_Exercise passage:_

This is a bit convoluted, but pythran already support this kind of code:

import numpy as np

def fooi(n):
    return n

def foof(n):
    return int(n + .5)

# pythran export foo(int)
def foo(n):
    s = n
    for dtype in (np.int32, np.float32, np.float32):
        if type(dtype()) is np.int32:  # I should add support for if dtype is np.int32
            s += fooi(n)
        else:
            s += foof(dtype(n))
    return s

And the type checks are done at compile time.

[steppi]

well, pythran turns a python function into a generic C++ function, so we just have to instantiate it for every dtype required by the user.

This is a bit convoluted, but pythran already support this kind of code:

import numpy as np

def fooi(n):
    return n

def foof(n):
    return int(n + .5)

# pythran export foo(int)
def foo(n):
    s = n
    for dtype in (np.int32, np.float32, np.float32):
        if type(dtype()) is np.int32:  # I should add support for if dtype is np.int32
            s += fooi(n)
        else:
            s += foof(dtype(n))
    return s

And the type checks are done at compile time.

That's really cool that that example works with the type checks done at compile time. It seems like the type casting could get convoluted when there are multiple arguments though. What would this look like for the case of say the gaussian hypergeometric function hyp2f1? where the signatures I want to support are:

• hyp2f1(np.float32, np.float32, np.float32, np.float32)
• hyp2f1(np.float32, np.float32, np.float32, np.complex64)
• hyp2f1(np.float64, np.float64, np.float64, np.float64)

_Problem 1:_
From the pythran thread, print the passage that begins at the words "That's really cool" and stops after the words "np.float32, np.float32, np.float32)".
_Problem 2:_
Answer these about the pythran thread:
(a) When are the type checks done?
(b) What does pythran turn a python function into?
(c) Which function is named as the gaussian hypergeometric function?
The records have nothing to do with any of this.

_Stored data:_
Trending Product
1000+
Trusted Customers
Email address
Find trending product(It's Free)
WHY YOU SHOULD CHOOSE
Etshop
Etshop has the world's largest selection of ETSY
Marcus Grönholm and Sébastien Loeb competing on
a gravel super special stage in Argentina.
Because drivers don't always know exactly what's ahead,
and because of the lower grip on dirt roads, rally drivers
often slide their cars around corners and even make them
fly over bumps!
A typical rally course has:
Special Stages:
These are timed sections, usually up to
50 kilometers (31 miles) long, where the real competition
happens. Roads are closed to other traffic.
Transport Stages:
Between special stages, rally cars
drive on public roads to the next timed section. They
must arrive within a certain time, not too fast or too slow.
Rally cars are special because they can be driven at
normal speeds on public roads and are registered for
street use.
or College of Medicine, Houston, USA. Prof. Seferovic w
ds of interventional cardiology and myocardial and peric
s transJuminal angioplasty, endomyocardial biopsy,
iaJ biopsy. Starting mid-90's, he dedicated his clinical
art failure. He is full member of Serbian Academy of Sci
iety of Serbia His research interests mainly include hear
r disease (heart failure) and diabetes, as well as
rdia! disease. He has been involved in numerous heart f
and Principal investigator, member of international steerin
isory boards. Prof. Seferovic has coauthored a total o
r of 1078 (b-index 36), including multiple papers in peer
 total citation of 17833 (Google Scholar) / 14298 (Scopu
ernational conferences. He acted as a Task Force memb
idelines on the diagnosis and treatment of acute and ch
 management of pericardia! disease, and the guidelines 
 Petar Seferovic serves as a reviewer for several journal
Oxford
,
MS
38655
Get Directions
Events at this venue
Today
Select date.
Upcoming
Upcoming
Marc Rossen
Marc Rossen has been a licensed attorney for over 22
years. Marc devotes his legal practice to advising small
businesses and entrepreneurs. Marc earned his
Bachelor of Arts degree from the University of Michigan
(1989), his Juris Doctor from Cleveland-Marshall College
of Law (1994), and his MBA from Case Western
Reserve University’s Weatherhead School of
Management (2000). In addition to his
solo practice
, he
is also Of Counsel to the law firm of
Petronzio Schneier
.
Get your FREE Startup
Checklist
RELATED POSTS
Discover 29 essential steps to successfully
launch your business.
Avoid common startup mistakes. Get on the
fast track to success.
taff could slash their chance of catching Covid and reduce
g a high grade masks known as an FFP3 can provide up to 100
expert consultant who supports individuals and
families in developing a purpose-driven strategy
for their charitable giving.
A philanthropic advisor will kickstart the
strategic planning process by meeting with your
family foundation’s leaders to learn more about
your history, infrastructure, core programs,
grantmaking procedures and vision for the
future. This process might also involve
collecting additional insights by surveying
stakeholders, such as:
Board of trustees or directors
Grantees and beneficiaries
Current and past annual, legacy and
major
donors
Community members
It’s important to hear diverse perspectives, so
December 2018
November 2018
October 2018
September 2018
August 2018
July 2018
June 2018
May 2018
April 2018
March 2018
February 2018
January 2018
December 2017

_Answer section 1:_
That's really cool that that example works with the type checks done at compile time. It seems like the type casting could get convoluted when there are multiple arguments though. What would this look like for the case of say the gaussian hypergeometric function hyp2f1? where the signatures I want to support are:

• hyp2f1(np.float32, np.float32, np.float32, np.float32)

_Answer section 2:_
(a) At compile time.
(b) A generic C++ function.
(c) hyp2f1.